━━━━━ DOCUMENT TEXT ━━━━━

From behind the counter, Shaun Bythell catalogs the customers who roam his shop in Wigtown, Scotland. There's the Expert (divided into subspecies from the Bore to the Helpful Person), the Young Family (ranging from the Exhausted to the Aspirational), Occultists (from Conspiracy Theorist to Craft Woman). Then there's the Loiterer (including the Erotica Browser and the Self-Published Author), the Bearded Pensioner (including the Lyrca Clad), and the The Not-So-Silent Traveller (the Whistler, Sniffer, Hummer, Farter, and Tutter). Two bonus sections include Staff and, finally, Perfect Customer--all add up to one of the funniest book about books you'll ever find. Shaun Bythell (author of Confessions of a Bookseller) and his mordantly unique observational eye make this perfect for anyone who loves books and bookshops.

━━━━━ SUPPLIED RECORDS ━━━━━

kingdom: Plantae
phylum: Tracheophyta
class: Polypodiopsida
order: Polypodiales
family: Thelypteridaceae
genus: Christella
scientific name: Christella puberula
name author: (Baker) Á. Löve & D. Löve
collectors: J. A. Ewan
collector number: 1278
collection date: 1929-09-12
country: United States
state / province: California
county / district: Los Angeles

━━━━━

EXERCISE:
Update the book description, starting with "From behind the" and going on through "books and bookshops.", so that "Lingerer" replaces "Loiterer". The records come from a separate source.

ANSWER BELOW:
From behind the counter, Shaun Bythell catalogs the customers who roam his shop in Wigtown, Scotland. There's the Expert (divided into subspecies from the Bore to the Helpful Person), the Young Family (ranging from the Exhausted to the Aspirational), Occultists (from Conspiracy Theorist to Craft Woman). Then there's the Lingerer (including the Erotica Browser and the Self-Published Author), the Bearded Pensioner (including the Lyrca Clad), and the The Not-So-Silent Traveller (the Whistler, Sniffer, Hummer, Farter, and Tutter). Two bonus sections include Staff and, finally, Perfect Customer--all add up to one of the funniest book about books you'll ever find. Shaun Bythell (author of Confessions of a Bookseller) and his mordantly unique observational eye make this perfect for anyone who loves books and bookshops.